2 days prior to admission, patient noted uncoordinated movements while walking


so patient took a rest. Hours later patient noticed slurring of speech so they sought
consult on a traditional & oriental medicine center with temporary relief. 1 day PTA,
patient noted dizziness and right sided weakness while standing. No medicines taken.
Sought consult on a nearby hospital and was referred to this instituition for admission.
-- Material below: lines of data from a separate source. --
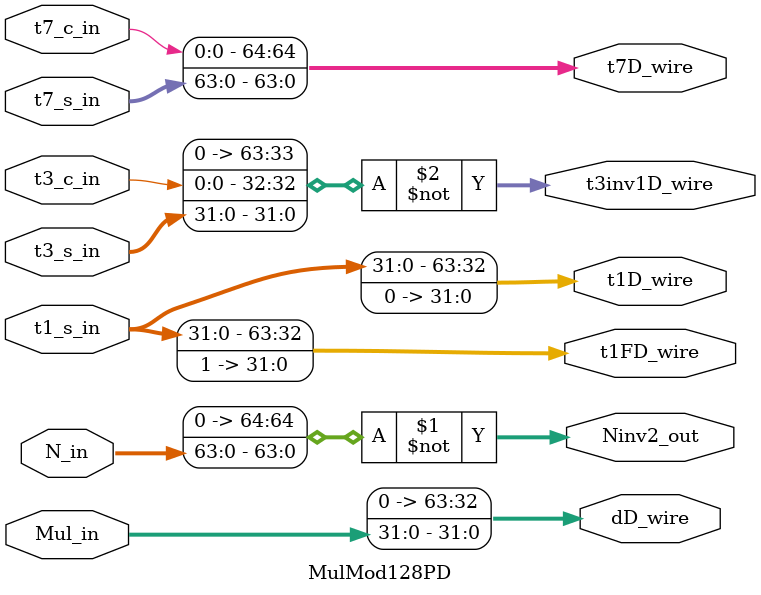
<source format=v>
`include "define.v"                                      
module MulMod128PD(Ninv2_out,                                  
			       t1FD_wire,                                   
				   t1D_wire,                                    
			       t3inv1D_wire,                                
				   dD_wire,                                     
			       t7D_wire,                                    
			       t1_s_in,                                     
			       t3_s_in,                                     
				   t3_c_in,                                     
			       t7_s_in,                                     
				   t7_c_in,                                     
                   Mul_in,                                     
		           N_in                                         
                   ) ;                                         
                                                               
parameter P_WIDTH     = 64 ;                                   
parameter W_WIDTH     = 32 ;                                   
parameter PD_WIDTH    = 128 ;                                  
parameter W_ZERO      = 32'h0 ;                                
parameter W_ZERO1     = 31'h0 ;                                
                                                               
                                                               
output [P_WIDTH:0]   Ninv2_out ;                               
output [P_WIDTH-1:0] t1FD_wire ;                               
output [P_WIDTH-1:0] t1D_wire ;                                
output [P_WIDTH-1:0] t3inv1D_wire ;                            
output [P_WIDTH-1:0] dD_wire ;                                 
output [P_WIDTH:0]   t7D_wire ;                                
                                                               
                                                               
input [W_WIDTH-1:0]  t1_s_in ;                                 
input [W_WIDTH-1:0]  t3_s_in ;                                 
input                t3_c_in ;                                 
input [P_WIDTH-1:0]  t7_s_in ;                                 
input                t7_c_in ;                                 
input [PD_WIDTH-1:0] Mul_in ;                                  
input [P_WIDTH-1:0]  N_in ;                                    
                                                               
	                                                            
	//65-bit inverter N                                         
	assign Ninv2_out = ~{1'b0, N_in} ;                          
	//                                                          
	assign t1FD_wire = {t1_s_in[W_WIDTH-1:0],32'hFFFF_FFFF} ;   
	//                                                          
	assign t1D_wire = {t1_s_in[W_WIDTH-1:0],W_ZERO} ;           
	// inverter t6                                              
	assign t3inv1D_wire = (~{W_ZERO1,t3_c_in,t3_s_in}) ;        
	//	                                                        
	assign dD_wire = {W_ZERO,Mul_in[31:0]} ;                    
	//65-bit t7                                                 
	assign t7D_wire = {t7_c_in,t7_s_in} ;                       
	                                                            
	                                                            
endmodule                                                      

</source>
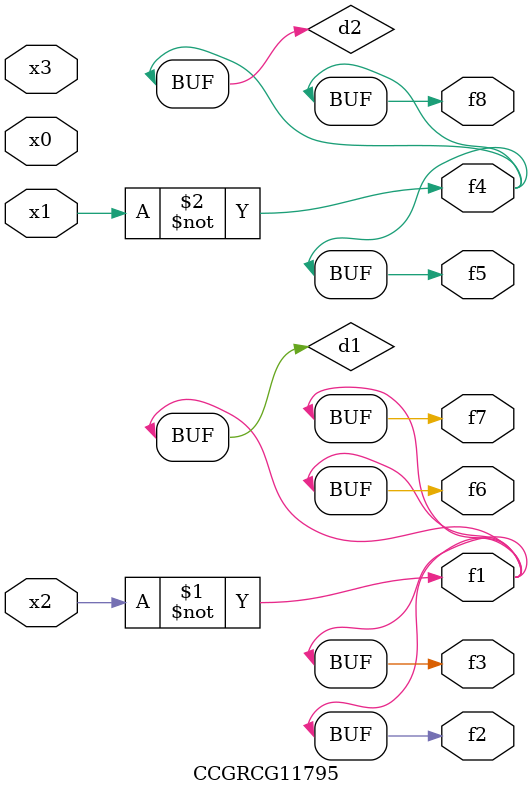
<source format=v>
module CCGRCG11795(
	input x0, x1, x2, x3,
	output f1, f2, f3, f4, f5, f6, f7, f8
);

	wire d1, d2;

	xnor (d1, x2);
	not (d2, x1);
	assign f1 = d1;
	assign f2 = d1;
	assign f3 = d1;
	assign f4 = d2;
	assign f5 = d2;
	assign f6 = d1;
	assign f7 = d1;
	assign f8 = d2;
endmodule

</source>
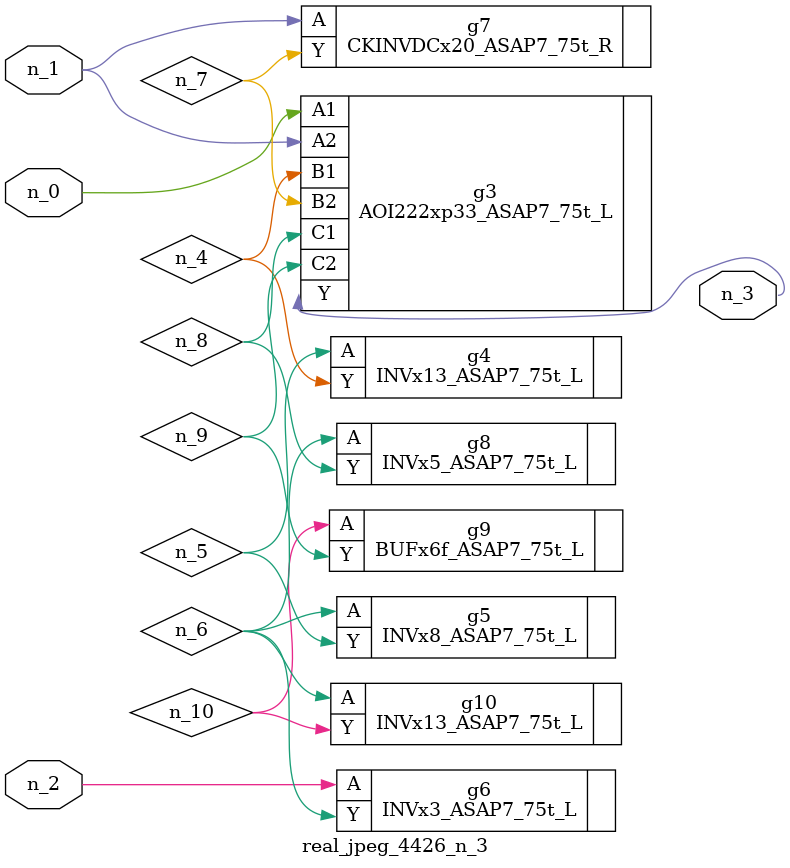
<source format=v>
module real_jpeg_4426_n_3 (n_1, n_0, n_2, n_3);

input n_1;
input n_0;
input n_2;

output n_3;

wire n_5;
wire n_8;
wire n_4;
wire n_6;
wire n_7;
wire n_10;
wire n_9;

AOI222xp33_ASAP7_75t_L g3 ( 
.A1(n_0),
.A2(n_1),
.B1(n_4),
.B2(n_7),
.C1(n_8),
.C2(n_9),
.Y(n_3)
);

CKINVDCx20_ASAP7_75t_R g7 ( 
.A(n_1),
.Y(n_7)
);

INVx3_ASAP7_75t_L g6 ( 
.A(n_2),
.Y(n_6)
);

INVx13_ASAP7_75t_L g4 ( 
.A(n_5),
.Y(n_4)
);

INVx8_ASAP7_75t_L g5 ( 
.A(n_6),
.Y(n_5)
);

INVx5_ASAP7_75t_L g8 ( 
.A(n_6),
.Y(n_8)
);

INVx13_ASAP7_75t_L g10 ( 
.A(n_6),
.Y(n_10)
);

BUFx6f_ASAP7_75t_L g9 ( 
.A(n_10),
.Y(n_9)
);


endmodule
</source>
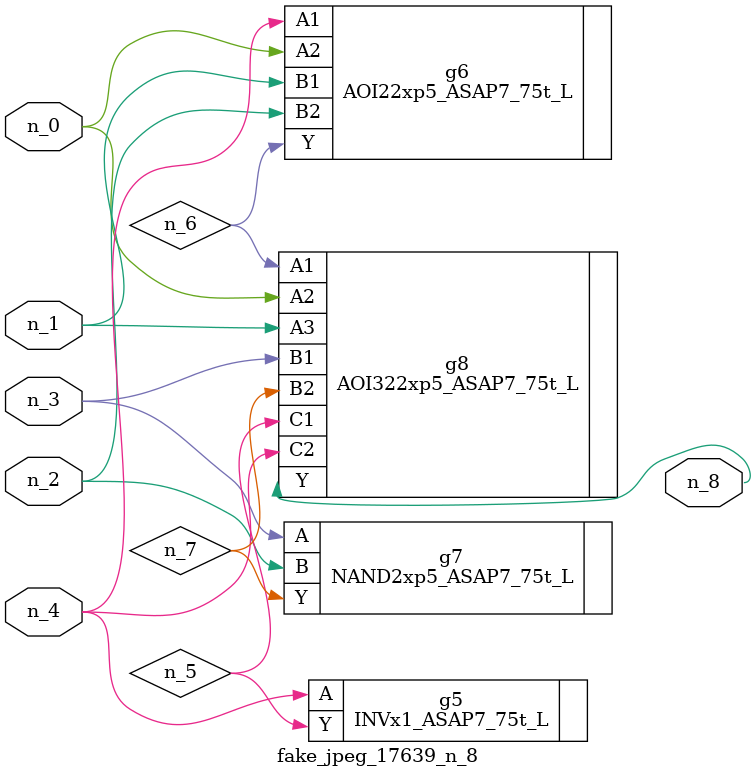
<source format=v>
module fake_jpeg_17639_n_8 (n_3, n_2, n_1, n_0, n_4, n_8);

input n_3;
input n_2;
input n_1;
input n_0;
input n_4;

output n_8;

wire n_6;
wire n_5;
wire n_7;

INVx1_ASAP7_75t_L g5 ( 
.A(n_4),
.Y(n_5)
);

AOI22xp5_ASAP7_75t_L g6 ( 
.A1(n_4),
.A2(n_0),
.B1(n_1),
.B2(n_2),
.Y(n_6)
);

NAND2xp5_ASAP7_75t_L g7 ( 
.A(n_3),
.B(n_2),
.Y(n_7)
);

AOI322xp5_ASAP7_75t_L g8 ( 
.A1(n_6),
.A2(n_0),
.A3(n_1),
.B1(n_3),
.B2(n_7),
.C1(n_5),
.C2(n_4),
.Y(n_8)
);


endmodule
</source>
i. Family History (with Genogram)

Patient’s family history was traced with hypertension on both maternal and paternal
sides. His maternal side was also traced with Diabetes Mellitus while on the paternal
side, liver cancer was traced. The patient has 3 siblings, 2 are male while 2 are female.

vi. Developmental History

When the patient was born Makes reflex movements like sucking and startling,
has jerky, uncontrolled arm and leg movements. Starts learning to be comforted by
caregivers, Begins getting attached to caregivers. At the age of 3 months she can able to
holds her head up unsupported for a short time, she develops different cries for different
needs (hungry, tired, wet). At the age of 5 moths she moves things from hand to hand,
recognizes and responds to own name. At the age of 7 months she sits without support.
At the age of 9 months she starts to understand no, follows a falling object with eyes. At
the age of 12 months she walks holding on to hands or furniture, may stand alone, and
may take a few steps alone. At the age of 18 months she likes to hand things to others
as play, may have temper tantrums, and may be afraid of strangers. At age of 2 years old
she shows more and more independence, shows defiant behavior (doing what he has
been told not to). According to Eric Erickson’s stage of psychological development she
was undergone to, our patient belongs in 3rd stage which is Initiative vs. guilt ages 3-6
years old. In this stage she initiate in limitation and suddenly feels guilt when child
developing a conscience feel in competition with the parent (i.e., oedipal feelings).

vii. Nutritional History

The patient doesn’t practice any diet in regards to his condition. He prefers to eat salty
and fatty foods all the time. He is also a heavy smoker since he verbalized that he can
finish a pack of cigarretes in a day. He is also a heavy drinker of alcoholic beverages.

viii. Immunization

Patient’s mother stated that she was fully immunized with BCG, DPT1, DPT2, DPT3,
Measles, OPV1, OPV2, OPV3, MMR1, Hepa B1, Hepa B2, Hepa B3, Chickenpox, Hib
1, Hib 2 and Hib 3 according to their age and intervals.